Difficulty sleeping is something most of us have experienced at some point in our lives. Population surveys show that between 30% and 45% of adults will experience insomnia in any given year. However, for some, sleeping problems are ongoing. These sleep disorders can be very frustrating and have far-reaching effects on your daily life in terms of reduced functioning, impaired quality of life, or interactions with co-existing mental health issues such as depression.
- Most Australians experience insomnia at some time in their lives, with approximately 10% of people experiencing at least mild insomnia.
- Taking sleeping pills is not an effective way to overcome insomnia in the long term.
- If you are experiencing trouble sleeping, mood issues, restlessness in bed, or you wake up feeling tired or exhausted in the morning, you may be experiencing insomnia.
- If you think you are suffering from insomnia, it is recommended that you see your GP, who can refer you to a specialist or psychologist to help you.
Causes of Insomnia
Insomnia can have many different causes.

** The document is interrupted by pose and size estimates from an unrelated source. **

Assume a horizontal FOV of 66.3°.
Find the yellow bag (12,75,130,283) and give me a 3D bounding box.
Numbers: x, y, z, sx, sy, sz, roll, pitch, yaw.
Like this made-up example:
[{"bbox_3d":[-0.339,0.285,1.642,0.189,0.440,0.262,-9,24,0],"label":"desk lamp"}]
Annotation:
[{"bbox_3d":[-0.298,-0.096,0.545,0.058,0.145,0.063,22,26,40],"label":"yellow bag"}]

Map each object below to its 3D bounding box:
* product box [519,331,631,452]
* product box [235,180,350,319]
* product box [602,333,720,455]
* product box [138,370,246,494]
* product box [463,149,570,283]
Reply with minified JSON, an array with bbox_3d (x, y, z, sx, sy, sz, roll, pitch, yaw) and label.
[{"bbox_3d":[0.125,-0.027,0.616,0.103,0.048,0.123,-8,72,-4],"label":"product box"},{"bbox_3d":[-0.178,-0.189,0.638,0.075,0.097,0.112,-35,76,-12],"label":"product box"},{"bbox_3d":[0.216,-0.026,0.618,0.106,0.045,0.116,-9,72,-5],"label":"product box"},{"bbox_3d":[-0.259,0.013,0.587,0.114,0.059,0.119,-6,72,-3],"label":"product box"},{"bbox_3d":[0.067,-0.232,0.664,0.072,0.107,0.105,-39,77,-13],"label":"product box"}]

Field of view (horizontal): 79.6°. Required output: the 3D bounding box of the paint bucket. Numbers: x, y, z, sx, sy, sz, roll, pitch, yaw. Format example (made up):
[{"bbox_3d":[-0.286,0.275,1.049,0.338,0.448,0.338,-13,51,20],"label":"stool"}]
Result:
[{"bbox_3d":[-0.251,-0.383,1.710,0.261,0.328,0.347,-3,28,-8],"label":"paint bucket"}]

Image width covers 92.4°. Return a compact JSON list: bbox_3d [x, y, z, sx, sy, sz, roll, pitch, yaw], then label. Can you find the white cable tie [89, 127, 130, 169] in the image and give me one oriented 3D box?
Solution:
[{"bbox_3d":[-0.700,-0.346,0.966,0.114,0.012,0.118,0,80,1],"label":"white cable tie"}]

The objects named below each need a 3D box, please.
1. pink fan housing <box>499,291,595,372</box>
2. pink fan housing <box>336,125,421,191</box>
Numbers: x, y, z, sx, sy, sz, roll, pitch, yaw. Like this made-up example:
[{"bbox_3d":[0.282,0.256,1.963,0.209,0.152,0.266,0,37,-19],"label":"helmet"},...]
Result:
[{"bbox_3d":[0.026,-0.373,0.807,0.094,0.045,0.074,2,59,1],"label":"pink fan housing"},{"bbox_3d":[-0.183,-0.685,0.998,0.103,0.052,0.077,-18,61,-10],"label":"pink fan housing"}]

Some of these include:
- poor sleep habits (sleep hygiene)
- intake of caffeine, alcohol, nicotine, amphetamines
- mental health issues such as anxiety and worry, stress and burnout, and depression
- some prescribed drugs, for example, those to treat asthma or blood pressure;
- medical issues, physical pain and other illnesses that cause discomfort
- grief and loss
- life stage — elderly people are more likely to have insomnia
- shift work.
How Insomnia Affects You
If you are experiencing insomnia, you may:
- find it difficult to focus and concentrate on tasks;
- find it difficult to remember simple things;
- be irritable and moody due to the lack of sleep;
- feel tired and sleepy during the day and prone to making mistakes.
Learning healthy sleep habits and changing lifestyle factors that contribute to your insomnia is the first step to managing the problem.
- Going to bed and waking up at the same time each day
- Ensuring your bedroom is comfortable, quiet and dark
- Cutting down on caffeine, nicotine and alcohol
- Asking your GP to assess whether any medicines you may be taking can contribute to your sleep issues
- Exercising regularly, preferably early in the day
- Avoiding screens in the bedroom and well before your bedtime
- Do something relaxing before bed, like having a cup of herbal tea or practising mindfulness.
Relaxation techniques before sleep
- Breathing exercises
- Progressive muscle relaxation
- Mindfulness exercises.
Cognitive Behaviour Therapy or CBT Therapy
Cognitive behaviour therapy or CBT Therapy is usually provided by psychologists. It can be done individually or in a group.
Your GP may prescribe you medication if you are experiencing chronic insomnia. Your GP or doctor may also advise other methods.